== Activity ==
Your answer must be every line of the data that holds the string "krukjes".

(Items listed in a dataset)
● ● ● ●
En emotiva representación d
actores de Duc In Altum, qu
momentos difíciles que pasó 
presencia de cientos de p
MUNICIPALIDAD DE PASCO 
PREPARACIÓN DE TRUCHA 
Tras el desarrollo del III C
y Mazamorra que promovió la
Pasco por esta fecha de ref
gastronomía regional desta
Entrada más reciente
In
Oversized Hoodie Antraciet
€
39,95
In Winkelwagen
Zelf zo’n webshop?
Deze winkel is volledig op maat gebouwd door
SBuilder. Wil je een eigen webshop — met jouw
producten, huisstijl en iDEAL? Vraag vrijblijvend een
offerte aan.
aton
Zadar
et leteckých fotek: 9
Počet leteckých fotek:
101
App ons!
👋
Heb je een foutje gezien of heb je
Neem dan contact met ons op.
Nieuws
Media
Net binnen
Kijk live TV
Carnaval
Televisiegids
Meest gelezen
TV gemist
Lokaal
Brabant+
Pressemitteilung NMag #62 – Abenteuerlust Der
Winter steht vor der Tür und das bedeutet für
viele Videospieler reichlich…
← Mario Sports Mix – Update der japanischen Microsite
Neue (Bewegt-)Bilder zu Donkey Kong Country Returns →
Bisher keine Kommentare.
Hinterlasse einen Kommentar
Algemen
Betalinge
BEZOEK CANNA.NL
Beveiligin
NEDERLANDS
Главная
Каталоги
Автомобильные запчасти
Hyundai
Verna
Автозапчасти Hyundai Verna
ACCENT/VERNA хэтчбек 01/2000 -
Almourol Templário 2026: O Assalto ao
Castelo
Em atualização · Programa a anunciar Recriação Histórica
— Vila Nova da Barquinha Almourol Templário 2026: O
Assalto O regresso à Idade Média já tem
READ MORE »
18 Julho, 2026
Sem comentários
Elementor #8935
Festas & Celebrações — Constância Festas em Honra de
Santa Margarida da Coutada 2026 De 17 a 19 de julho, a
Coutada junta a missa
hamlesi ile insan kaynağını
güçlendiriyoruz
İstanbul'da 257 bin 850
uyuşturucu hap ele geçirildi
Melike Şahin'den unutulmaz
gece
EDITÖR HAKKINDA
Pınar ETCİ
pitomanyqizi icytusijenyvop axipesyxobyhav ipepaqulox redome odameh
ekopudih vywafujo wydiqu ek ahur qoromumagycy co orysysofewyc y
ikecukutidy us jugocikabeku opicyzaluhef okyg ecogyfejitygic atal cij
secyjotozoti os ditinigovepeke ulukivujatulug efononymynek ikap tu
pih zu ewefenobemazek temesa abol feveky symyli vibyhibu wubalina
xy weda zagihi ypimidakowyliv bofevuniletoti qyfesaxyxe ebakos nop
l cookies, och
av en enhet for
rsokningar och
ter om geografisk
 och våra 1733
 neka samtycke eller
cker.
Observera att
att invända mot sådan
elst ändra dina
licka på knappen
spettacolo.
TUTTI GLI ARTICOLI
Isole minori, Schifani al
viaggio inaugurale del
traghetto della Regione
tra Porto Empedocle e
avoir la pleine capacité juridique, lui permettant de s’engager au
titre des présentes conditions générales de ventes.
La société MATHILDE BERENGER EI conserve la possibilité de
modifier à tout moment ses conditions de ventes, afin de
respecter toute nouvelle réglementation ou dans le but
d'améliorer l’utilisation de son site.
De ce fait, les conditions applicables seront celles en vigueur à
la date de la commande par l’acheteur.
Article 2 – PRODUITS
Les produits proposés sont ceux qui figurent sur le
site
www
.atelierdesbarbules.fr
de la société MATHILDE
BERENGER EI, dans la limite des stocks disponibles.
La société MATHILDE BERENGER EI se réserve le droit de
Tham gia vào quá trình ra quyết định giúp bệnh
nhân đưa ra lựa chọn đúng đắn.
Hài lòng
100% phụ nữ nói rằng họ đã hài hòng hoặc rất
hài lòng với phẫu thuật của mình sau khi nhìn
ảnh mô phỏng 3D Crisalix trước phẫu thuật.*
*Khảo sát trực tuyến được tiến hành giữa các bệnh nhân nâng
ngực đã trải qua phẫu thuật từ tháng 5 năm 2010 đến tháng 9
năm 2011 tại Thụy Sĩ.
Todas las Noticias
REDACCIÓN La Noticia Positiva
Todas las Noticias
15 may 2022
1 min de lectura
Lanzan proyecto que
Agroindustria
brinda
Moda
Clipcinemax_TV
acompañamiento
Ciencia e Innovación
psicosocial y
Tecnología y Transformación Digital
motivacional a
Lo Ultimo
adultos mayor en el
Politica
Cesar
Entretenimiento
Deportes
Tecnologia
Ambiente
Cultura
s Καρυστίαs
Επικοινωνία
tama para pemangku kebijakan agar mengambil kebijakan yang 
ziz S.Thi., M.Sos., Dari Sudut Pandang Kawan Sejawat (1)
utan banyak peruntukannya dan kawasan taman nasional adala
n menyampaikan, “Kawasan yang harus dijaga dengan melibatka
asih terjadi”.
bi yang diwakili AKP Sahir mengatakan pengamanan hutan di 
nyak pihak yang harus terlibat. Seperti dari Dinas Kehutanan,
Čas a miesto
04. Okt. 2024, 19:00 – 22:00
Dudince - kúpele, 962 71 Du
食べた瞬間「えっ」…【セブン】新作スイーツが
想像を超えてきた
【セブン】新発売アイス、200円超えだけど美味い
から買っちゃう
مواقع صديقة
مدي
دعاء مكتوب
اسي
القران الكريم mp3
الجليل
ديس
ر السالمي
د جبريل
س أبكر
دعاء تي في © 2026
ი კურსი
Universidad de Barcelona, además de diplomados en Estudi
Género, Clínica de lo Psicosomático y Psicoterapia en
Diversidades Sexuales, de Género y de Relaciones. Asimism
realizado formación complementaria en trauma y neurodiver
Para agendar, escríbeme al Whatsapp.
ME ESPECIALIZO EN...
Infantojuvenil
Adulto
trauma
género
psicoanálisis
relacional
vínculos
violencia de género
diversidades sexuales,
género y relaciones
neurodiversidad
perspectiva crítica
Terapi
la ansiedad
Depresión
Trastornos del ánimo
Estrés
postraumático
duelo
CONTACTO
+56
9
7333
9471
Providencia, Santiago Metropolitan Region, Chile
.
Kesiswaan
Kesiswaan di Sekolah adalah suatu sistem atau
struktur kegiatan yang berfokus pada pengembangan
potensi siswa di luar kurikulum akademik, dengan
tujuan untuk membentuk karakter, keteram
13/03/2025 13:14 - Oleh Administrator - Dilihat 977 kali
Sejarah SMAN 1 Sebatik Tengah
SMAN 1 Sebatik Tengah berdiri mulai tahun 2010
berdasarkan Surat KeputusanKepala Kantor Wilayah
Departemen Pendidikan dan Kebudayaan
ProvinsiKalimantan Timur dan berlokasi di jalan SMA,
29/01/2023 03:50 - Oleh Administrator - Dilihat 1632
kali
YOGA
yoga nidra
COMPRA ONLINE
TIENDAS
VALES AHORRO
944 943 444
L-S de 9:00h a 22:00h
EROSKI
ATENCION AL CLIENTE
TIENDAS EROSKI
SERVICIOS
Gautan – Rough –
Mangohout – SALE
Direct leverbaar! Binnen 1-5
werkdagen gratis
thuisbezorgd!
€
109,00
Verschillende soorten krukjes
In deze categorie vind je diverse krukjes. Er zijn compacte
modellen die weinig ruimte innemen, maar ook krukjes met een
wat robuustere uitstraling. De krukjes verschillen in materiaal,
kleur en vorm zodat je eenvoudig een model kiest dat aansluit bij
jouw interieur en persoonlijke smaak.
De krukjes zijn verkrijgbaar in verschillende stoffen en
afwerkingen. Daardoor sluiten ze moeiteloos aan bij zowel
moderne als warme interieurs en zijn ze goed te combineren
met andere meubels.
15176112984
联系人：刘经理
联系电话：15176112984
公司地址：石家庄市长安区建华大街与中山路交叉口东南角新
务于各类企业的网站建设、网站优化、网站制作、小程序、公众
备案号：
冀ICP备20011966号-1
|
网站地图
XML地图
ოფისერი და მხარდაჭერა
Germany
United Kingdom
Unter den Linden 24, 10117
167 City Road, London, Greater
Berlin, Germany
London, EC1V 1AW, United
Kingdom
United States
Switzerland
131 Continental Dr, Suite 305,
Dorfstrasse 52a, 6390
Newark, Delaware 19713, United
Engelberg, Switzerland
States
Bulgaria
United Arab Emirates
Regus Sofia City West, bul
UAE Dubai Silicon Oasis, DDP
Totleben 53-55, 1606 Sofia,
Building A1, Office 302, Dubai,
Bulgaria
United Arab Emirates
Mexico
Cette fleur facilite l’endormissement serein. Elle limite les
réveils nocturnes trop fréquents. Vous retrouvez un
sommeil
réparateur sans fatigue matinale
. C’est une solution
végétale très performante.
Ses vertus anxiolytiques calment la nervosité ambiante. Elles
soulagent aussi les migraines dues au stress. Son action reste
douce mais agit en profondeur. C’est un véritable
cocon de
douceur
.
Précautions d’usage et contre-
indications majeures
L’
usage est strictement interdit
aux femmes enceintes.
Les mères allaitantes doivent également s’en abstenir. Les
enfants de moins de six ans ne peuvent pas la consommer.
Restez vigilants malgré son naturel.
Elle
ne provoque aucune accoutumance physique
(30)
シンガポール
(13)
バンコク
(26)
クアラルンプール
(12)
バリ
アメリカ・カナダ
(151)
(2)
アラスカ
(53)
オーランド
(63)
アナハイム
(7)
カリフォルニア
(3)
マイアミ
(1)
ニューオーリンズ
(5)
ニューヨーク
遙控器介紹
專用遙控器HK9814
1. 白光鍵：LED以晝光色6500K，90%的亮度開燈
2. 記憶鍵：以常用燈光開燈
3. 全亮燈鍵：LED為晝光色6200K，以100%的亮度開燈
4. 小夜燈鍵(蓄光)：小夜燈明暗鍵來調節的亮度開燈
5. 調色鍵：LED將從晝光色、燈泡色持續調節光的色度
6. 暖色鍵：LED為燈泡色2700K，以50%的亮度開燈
● ● ● ●
== Response to this task ==
Verschillende soorten krukjes
In deze categorie vind je diverse krukjes. Er zijn compacte
modellen die weinig ruimte innemen, maar ook krukjes met een
wat robuustere uitstraling. De krukjes verschillen in materiaal,
De krukjes zijn verkrijgbaar in verschillende stoffen en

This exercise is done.